Summarize a subset of cell types, selected with a
value_filter
This example utilizes a SOMA “value filter” to read the subset of
cells with tissue_ontology_term_id
equal to
UBERON:0002048
(lung tissue), and summarizes the query
result.
# Read cell_type terms for cells which have a specific tissue term
LUNG_TISSUE <- "UBERON:0002048"
obs_df <- as.data.frame(human$obs$read(
column_names = c("cell_type_ontology_term_id"),
value_filter = paste("tissue_ontology_term_id == '", LUNG_TISSUE, "'", sep = "")
))
# Find all unique values in the cell_type_ontology_term_id column as an R data frame.
unique_cell_type_ontology_term_id <- unique(obs_df$cell_type_ontology_term_id)
cat(paste(
"There are ",
length(unique_cell_type_ontology_term_id),
" cell types in the Census where tissue_ontology_term_id == ",
LUNG_TISSUE,
"!\nThe first few are:",
sep = ""
))
#> There are 185 cell types in the Census where tissue_ontology_term_id == UBERON:0002048!
#> The first few are:
head(unique_cell_type_ontology_term_id)
#> [1] "CL:0000003" "CL:4028004" "CL:0002145" "CL:0000625" "CL:0000624"
#> [6] "CL:4028006"
# Report the 10 most common
top_10 <- sort(table(obs_df$cell_type_ontology_term_id), decreasing = TRUE)[1:10]
cat(paste("The top 10 cell types where tissue_ontology_term_id ==", LUNG_TISSUE))
#> The top 10 cell types where tissue_ontology_term_id == UBERON:0002048
print(top_10)
#>
#> CL:0000003 CL:0000583 CL:0000625 CL:0000624 CL:0000235 CL:0002063 CL:0000860
#> 562038 526859 323433 323067 254173 246279 203526
#> CL:0000623 CL:0001064 CL:0002632
#> 164944 149067 132243
You can also define much more complex value filters.
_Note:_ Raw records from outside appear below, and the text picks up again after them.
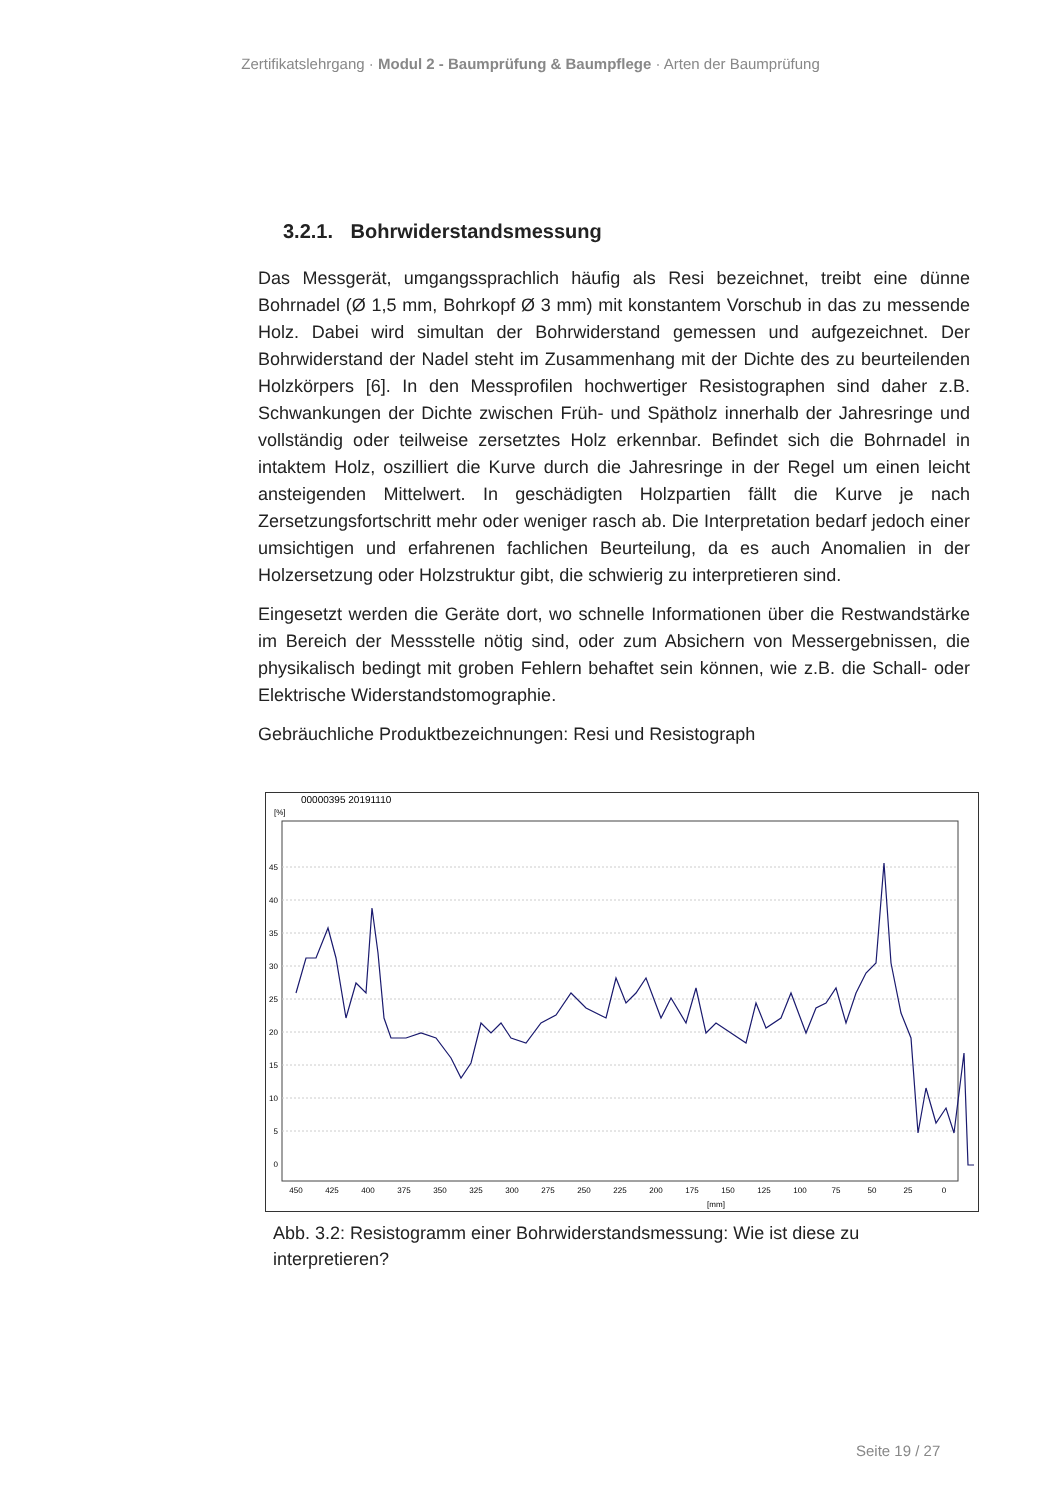Zertifikatslehrgang · Modul 2 - Baumprüfung & Baumpflege · Arten der Baumprüfung
3.2.1. Bohrwiderstandsmessung
Das Messgerät, umgangssprachlich häufig als Resi bezeichnet, treibt eine dünne Bohrnadel (Ø 1,5 mm, Bohrkopf Ø 3 mm) mit konstantem Vorschub in das zu messende Holz. Dabei wird simultan der Bohrwiderstand gemessen und aufgezeichnet. Der Bohrwiderstand der Nadel steht im Zusammenhang mit der Dichte des zu beurteilenden Holzkörpers [6]. In den Messprofilen hochwertiger Resistographen sind daher z.B. Schwankungen der Dichte zwischen Früh- und Spätholz innerhalb der Jahresringe und vollständig oder teilweise zersetztes Holz erkennbar. Befindet sich die Bohrnadel in intaktem Holz, oszilliert die Kurve durch die Jahresringe in der Regel um einen leicht ansteigenden Mittelwert. In geschädigten Holzpartien fällt die Kurve je nach Zersetzungsfortschritt mehr oder weniger rasch ab. Die Interpretation bedarf jedoch einer umsichtigen und erfahrenen fachlichen Beurteilung, da es auch Anomalien in der Holzersetzung oder Holzstruktur gibt, die schwierig zu interpretieren sind.
Eingesetzt werden die Geräte dort, wo schnelle Informationen über die Restwandstärke im Bereich der Messstelle nötig sind, oder zum Absichern von Messergebnissen, die physikalisch bedingt mit groben Fehlern behaftet sein können, wie z.B. die Schall- oder Elektrische Widerstandstomographie.
Gebräuchliche Produktbezeichnungen: Resi und Resistograph
00000395 20191110
[%]
45
40
35
30
25
20
15
10
5
0
450
425
400
375
350
325
300
275
250
225
200
175
150
125
100
75
50
25
0
[mm]
Abb. 3.2: Resistogramm einer Bohrwiderstandsmessung: Wie ist diese zu interpretieren?
Seite 19 / 27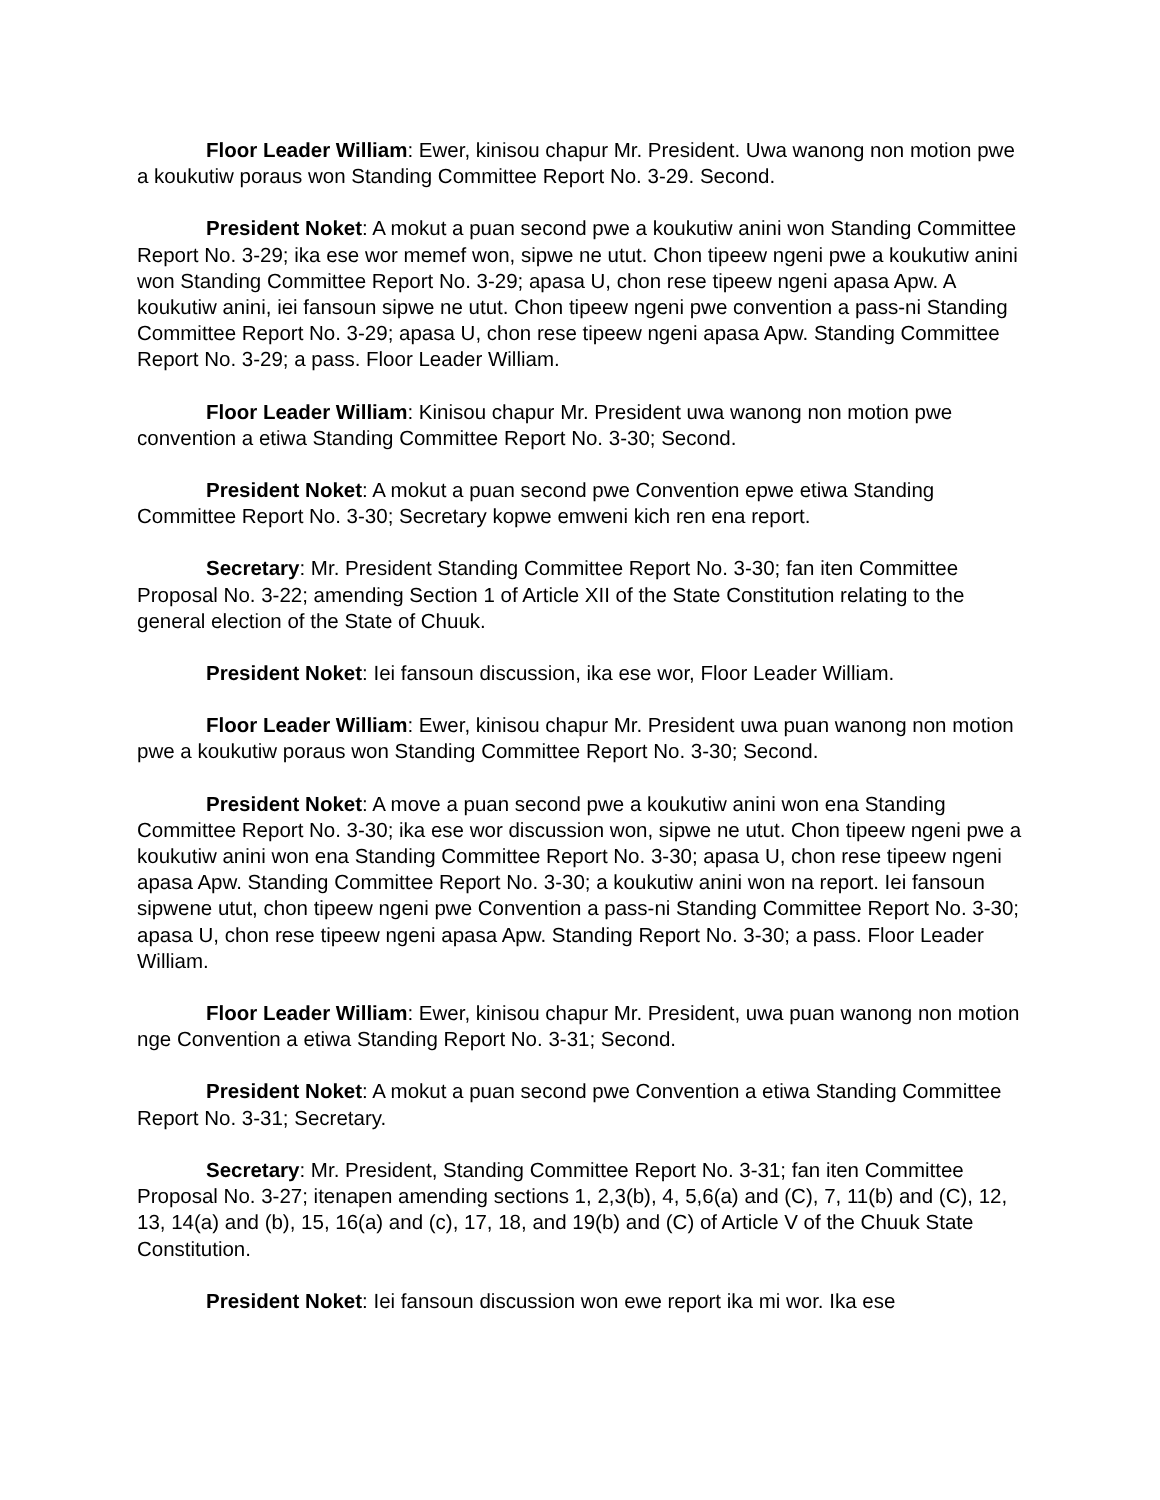Floor Leader William: Ewer, kinisou chapur Mr. President. Uwa wanong non motion pwe a koukutiw poraus won Standing Committee Report No. 3-29. Second.
President Noket: A mokut a puan second pwe a koukutiw anini won Standing Committee Report No. 3-29; ika ese wor memef won, sipwe ne utut. Chon tipeew ngeni pwe a koukutiw anini won Standing Committee Report No. 3-29; apasa U, chon rese tipeew ngeni apasa Apw. A koukutiw anini, iei fansoun sipwe ne utut. Chon tipeew ngeni pwe convention a pass-ni Standing Committee Report No. 3-29; apasa U, chon rese tipeew ngeni apasa Apw. Standing Committee Report No. 3-29; a pass. Floor Leader William.
Floor Leader William: Kinisou chapur Mr. President uwa wanong non motion pwe convention a etiwa Standing Committee Report No. 3-30; Second.
President Noket: A mokut a puan second pwe Convention epwe etiwa Standing Committee Report No. 3-30; Secretary kopwe emweni kich ren ena report.
Secretary: Mr. President Standing Committee Report No. 3-30; fan iten Committee Proposal No. 3-22; amending Section 1 of Article XII of the State Constitution relating to the general election of the State of Chuuk.
President Noket: Iei fansoun discussion, ika ese wor, Floor Leader William.
Floor Leader William: Ewer, kinisou chapur Mr. President uwa puan wanong non motion pwe a koukutiw poraus won Standing Committee Report No. 3-30; Second.
President Noket: A move a puan second pwe a koukutiw anini won ena Standing Committee Report No. 3-30; ika ese wor discussion won, sipwe ne utut. Chon tipeew ngeni pwe a koukutiw anini won ena Standing Committee Report No. 3-30; apasa U, chon rese tipeew ngeni apasa Apw. Standing Committee Report No. 3-30; a koukutiw anini won na report. Iei fansoun sipwene utut, chon tipeew ngeni pwe Convention a pass-ni Standing Committee Report No. 3-30; apasa U, chon rese tipeew ngeni apasa Apw. Standing Report No. 3-30; a pass. Floor Leader William.
Floor Leader William: Ewer, kinisou chapur Mr. President, uwa puan wanong non motion nge Convention a etiwa Standing Report No. 3-31; Second.
President Noket: A mokut a puan second pwe Convention a etiwa Standing Committee Report No. 3-31; Secretary.
Secretary: Mr. President, Standing Committee Report No. 3-31; fan iten Committee Proposal No. 3-27; itenapen amending sections 1, 2,3(b), 4, 5,6(a) and (C), 7, 11(b) and (C), 12, 13, 14(a) and (b), 15, 16(a) and (c), 17, 18, and 19(b) and (C) of Article V of the Chuuk State Constitution.
President Noket: Iei fansoun discussion won ewe report ika mi wor. Ika ese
For example:
- combine terms with
and
andor
- use the
%in%
operator to query on multiple values
# You can also do more complex queries, such as testing for inclusion in a list of values
obs_df <- as.data.frame(human$obs$read(
column_names = c("cell_type_ontology_term_id"),
value_filter = "tissue_ontology_term_id %in% c('UBERON:0002082', 'UBERON:OOO2084', 'UBERON:0002080')"
))
# Summarize
top_10 <- sort(table(obs_df$cell_type_ontology_term_id), decreasing = TRUE)[1:10]
print(top_10)
#>
#> CL:0000746 CL:0008034 CL:0002548 CL:0000115 CL:0002131 CL:0000763 CL:0000669
#> 159096 84750 79618 64190 61830 32088 27515
#> CL:0000003 CL:0000057 CL:0002144
#> 22707 20117 18593
Full census stats
This example queries all organisms in the Census, and summarizes the diversity of various metadata labels.
cols_to_query <- c(
"cell_type_ontology_term_id",
"assay_ontology_term_id",
"tissue_ontology_term_id"
)
total_cells <- 0
for (organism in census$get("census_data")$names()) {
print(organism)
obs_df <- as.data.frame(
census$get("census_data")$get(organism)$obs$read(column_names = cols_to_query)
)
total_cells <- total_cells + nrow(obs_df)
for (col in cols_to_query) {
cat(paste(" Unique ", col, " values: ", length(unique(obs_df[[col]])), "\n", sep = ""))
}
}
#> [1] "homo_sapiens"
#> Unique cell_type_ontology_term_id values: 604
#> Unique assay_ontology_term_id values: 20
#> Unique tissue_ontology_term_id values: 227
#> [1] "mus_musculus"
#> Unique cell_type_ontology_term_id values: 226
#> Unique assay_ontology_term_id values: 9
#> Unique tissue_ontology_term_id values: 51
cat(paste("Complete Census contains", total_cells, "cells."))
#> Complete Census contains 60361716 cells.